More important for our resolution of the instant case, however, is our decision in Commonwealth v. Allen, supra, wherein we held, inter alia, that even an increase in sentence which is merely designed to correct an inadvertent judicial mistake must be scrutinized as carefully as an increase which results from a reconsideration of sentencing factors or from a judicial change of mind.4 The Commonwealth would dispute this reading of Allen, however, since it feels that an increased sentence to correct a “slip of the tongue” was there approved. While it is true that we noted factors which negated a “slip of the tongue” theory in that case,5 we never indicated that the establishment of such a “slip” would have altered our result. On the contrary, we there expressed our “agreement with those jurisdictions holding there is no exception to Lange in the situation where the increase is allegedly designed to reflect the judge’s true intent. . . .” 443 Pa. at 104, 277 A. 2d at 807.6 We then concluded our discussion *278with the following language: “Lastly, we are of the opinion that such alleged inadvertence cannot be tolerated as a matter of public policy. As best stated by the Second Circuit, £[t]he possibility of abuses inherent in broad judicial power to increase sentences outweighs the possibility of windfalls to a few prisoners.’ 367 F. 2d at 370.” 443 Pa. at 105, 277 A. 2d at 807. In light of the above principles enunciated in Allen, we must hold that the modification of sentence in the present case, having occurred after the appellant was returned to prison pursuant to a commitment order, violated the federal and state constitutional guarantees against double jeopardy.

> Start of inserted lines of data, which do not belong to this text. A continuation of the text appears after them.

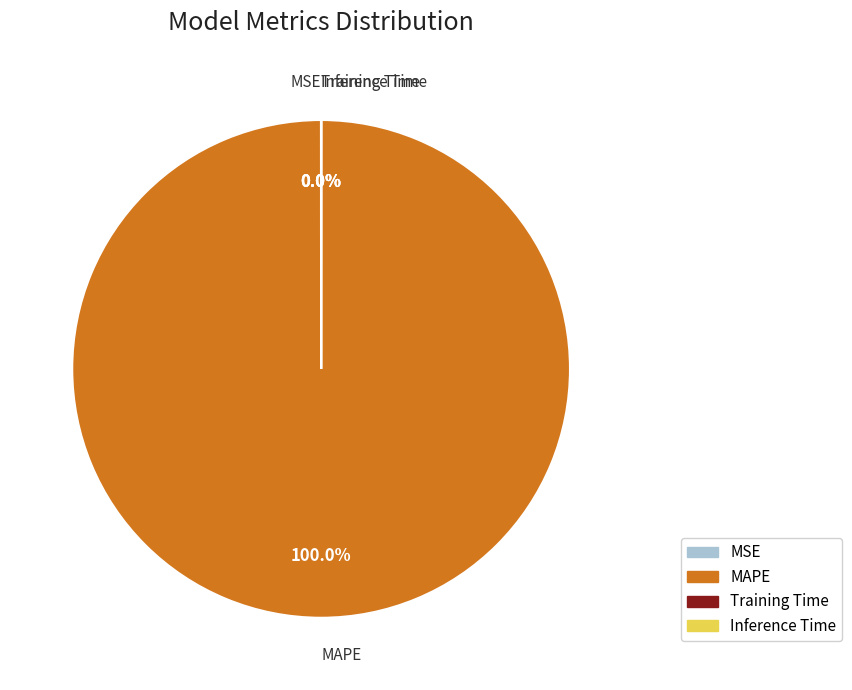

Which slice is the largest?

MAPE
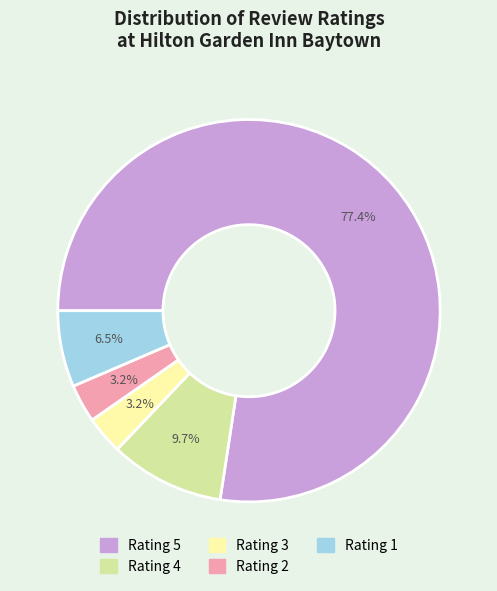

Combined, what portion of the pie is Rating 4 and Rating 2?

12.9%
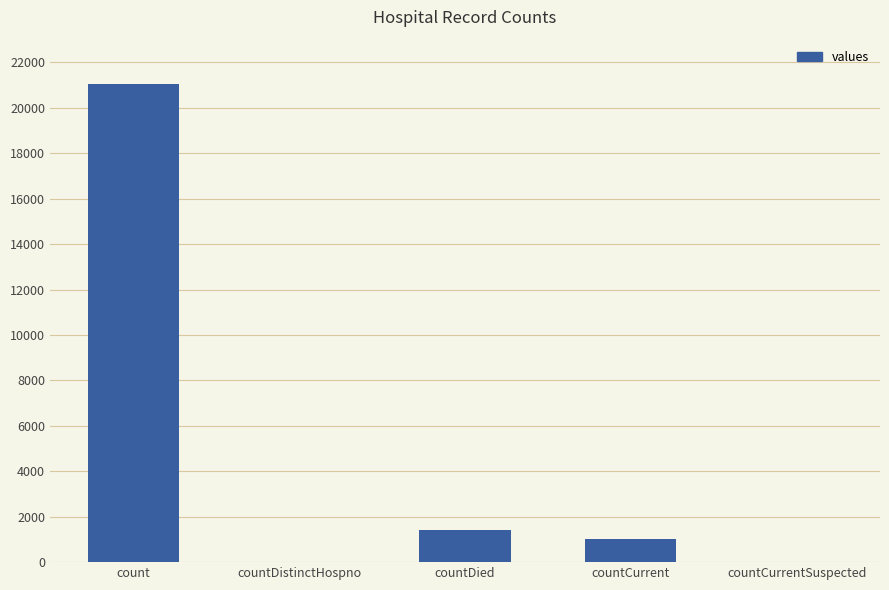

What is the average value?

4692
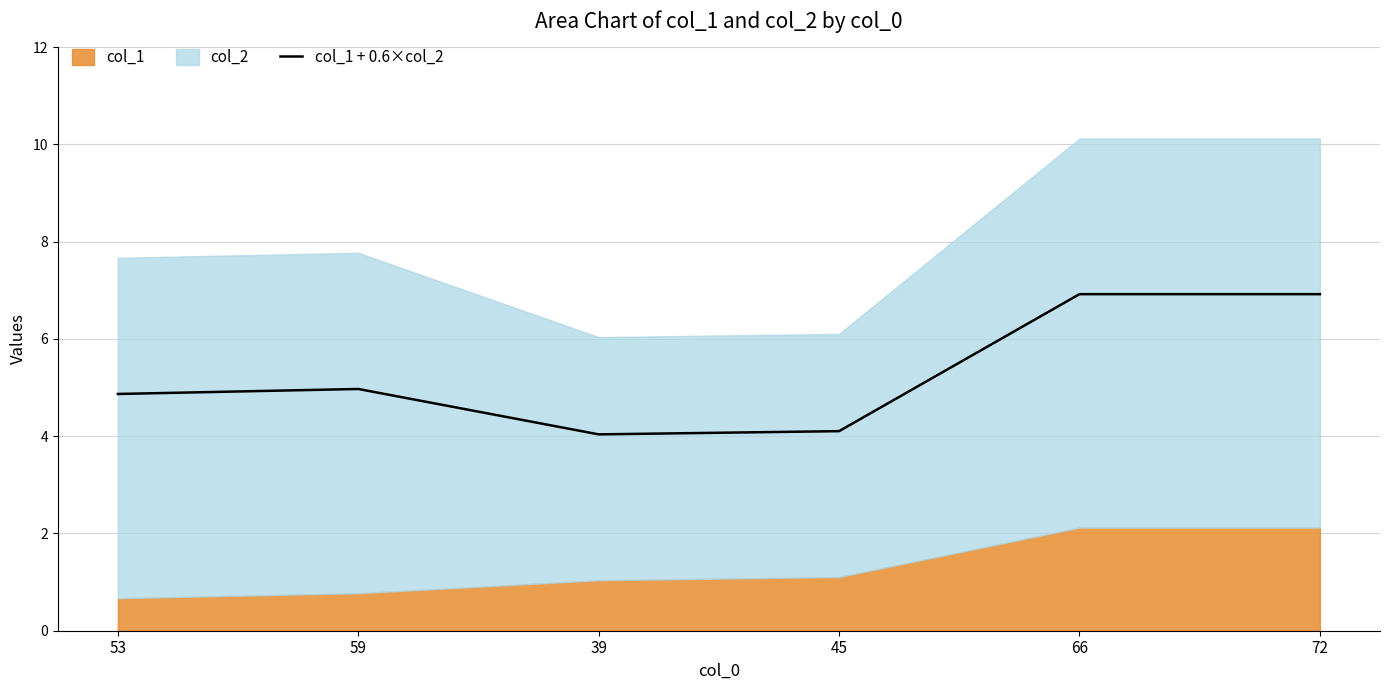

What is the label of the 4th point from the right?

39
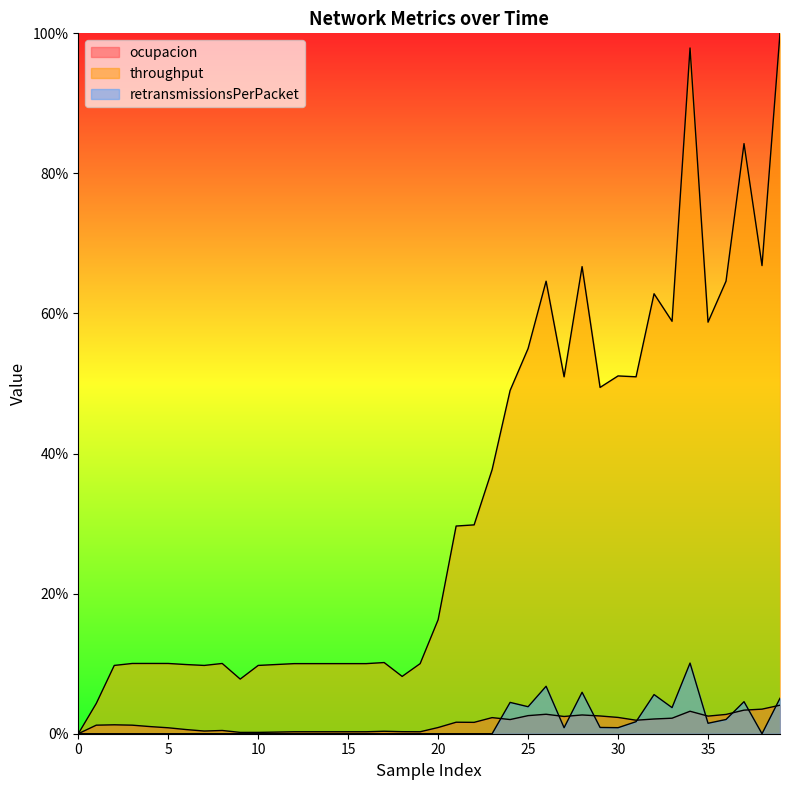

At 24, list the series in order from smallest to largest.

ocupacion, retransmissionsPerPacket, throughput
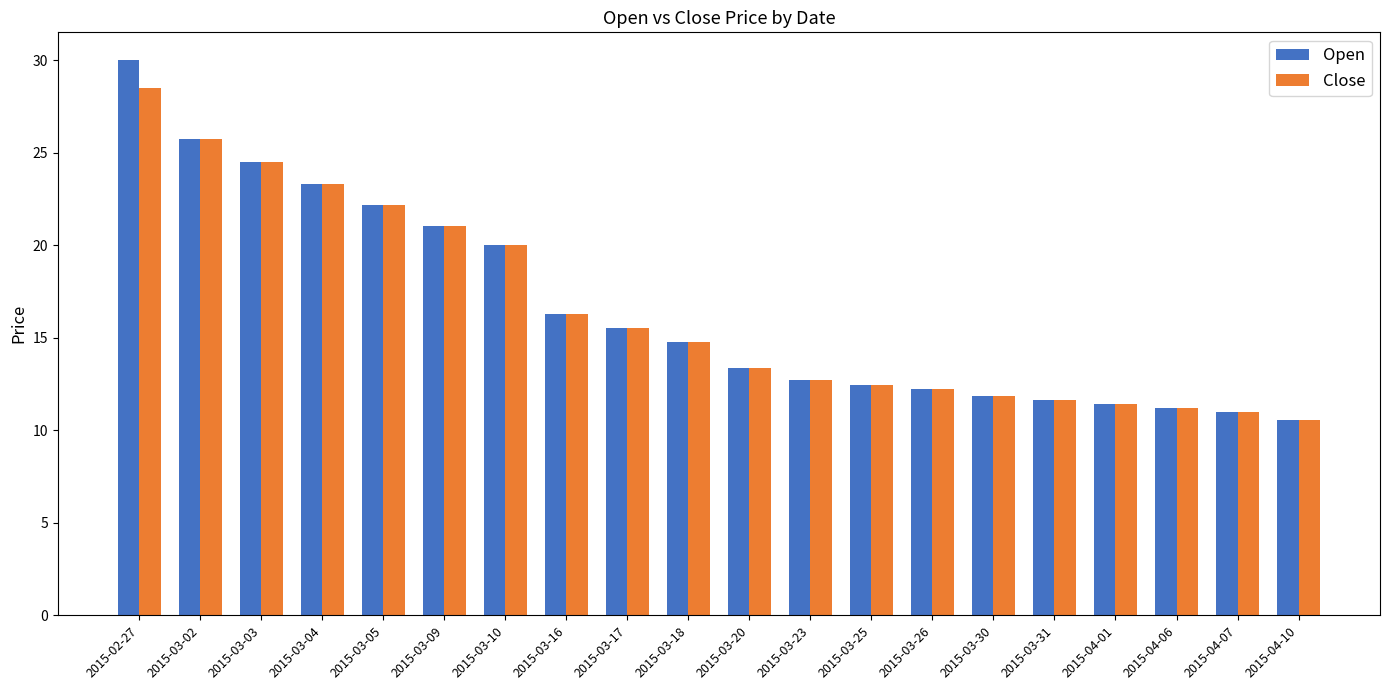

Where does the Open series first go above 14?

2015-02-27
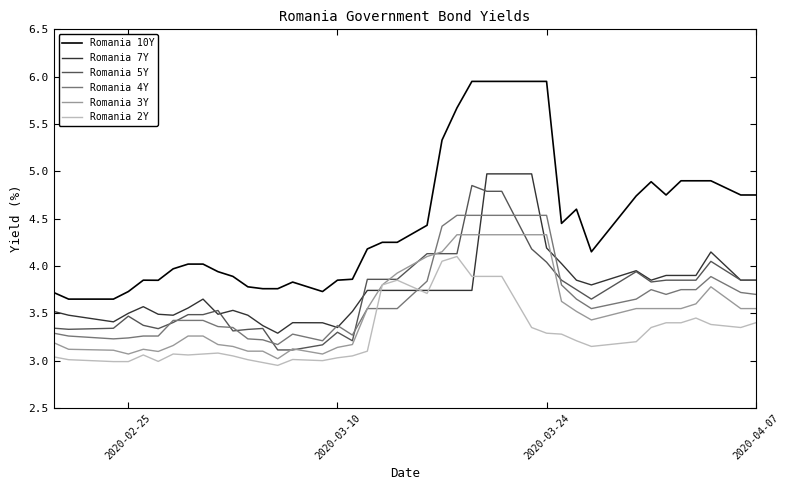

Which series has the largest total across all categories?

Romania 10Y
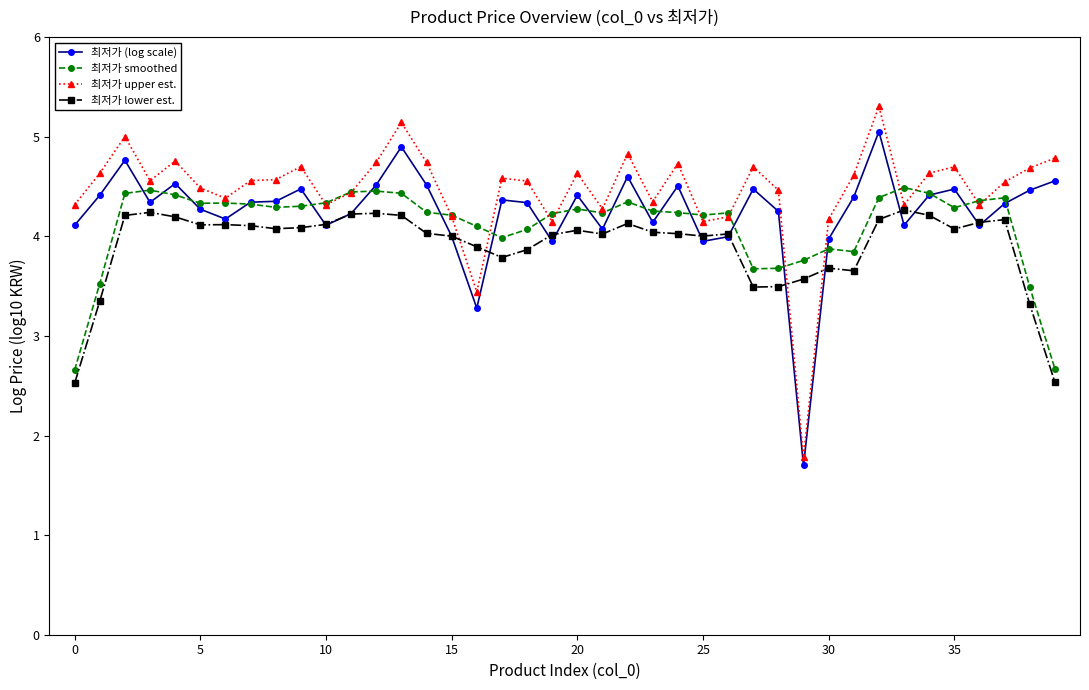

Which series has the widest spread of values?

최저가 upper est.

There is, however, one more problem. As was noted in the opinion of the court below, the eight and one-half to ten year sentence initially imposed after the federal court order is unlawful since the minimum is greater than one-half the maximum. Act of September 26, 1951, P. L. 1460, §1, 19 P.S. §1057. The method of correcting this illegality, however, is not to increase the maximum until the sentence comports with the statute as did the lower court in this case; rather, in light of our foregoing discussion, the appropriate action must be to reduce the minimum term until there is statutory compliance and under no circumstances to increase either minimum or maximum term. Hence, a five to ten year sentence is the most severe punishment which can be imposed on appellant at this time.

Accordingly, the order of the Court of Quarter Sessions of Chester County is reversed, the judgment of sentence is vacated, and the case remanded for resentencing in accordance with this opinion.

The basis for the District Court’s order of resentencing was its finding that the Chester County court had considered a subsequently voided 1956 conviction in imposing a ten to twenty year sentence on the 1965 conviction.

Apparently, prior to the initial resentencing, there was a conference in chambers in which the sentencing .iudge indicated that he was going to impose an eight and one-half to twenty year sentence. The Commonwealth also stressed the promptness with which the sentence was changed (three days) and the illegality of the sentence as originally imposed (eight and one-half to ten) since the minimum sentence cannot exceed one-half the maximum See Act of September 26, 1951, P. L. 1460, §1, 19 P.S. §1057.

There was, of course, an original sentence in this case, but that fact is irrelevant to our present discussion as we are here concerned only with those events which occurred subsequent to the resentencing order of the federal district court

Although there was some hint of possible exceptions where, for example, (1) the original sentence was below the minimum mandatory sentence and the mistake is cured within a few hours and (2) where the mistake was due to a clerk’s erroneous docket entry, the thrust of that opinion indicated that a prophylactic rule would be more desirable. 443 Pa. at 104-05, 277 A. 2d at 806-07.

443 Pa. at 104, 277 A. 2d at 806.

The Lange case, which we cited in Allen, held that once a defendant is sentenced by the court and has commenced to serve that sentence, the court is without power to increase that sentence, even during that term of court. Ew parte Lange, 85 U.S. (18 Wall.) 163 (1873).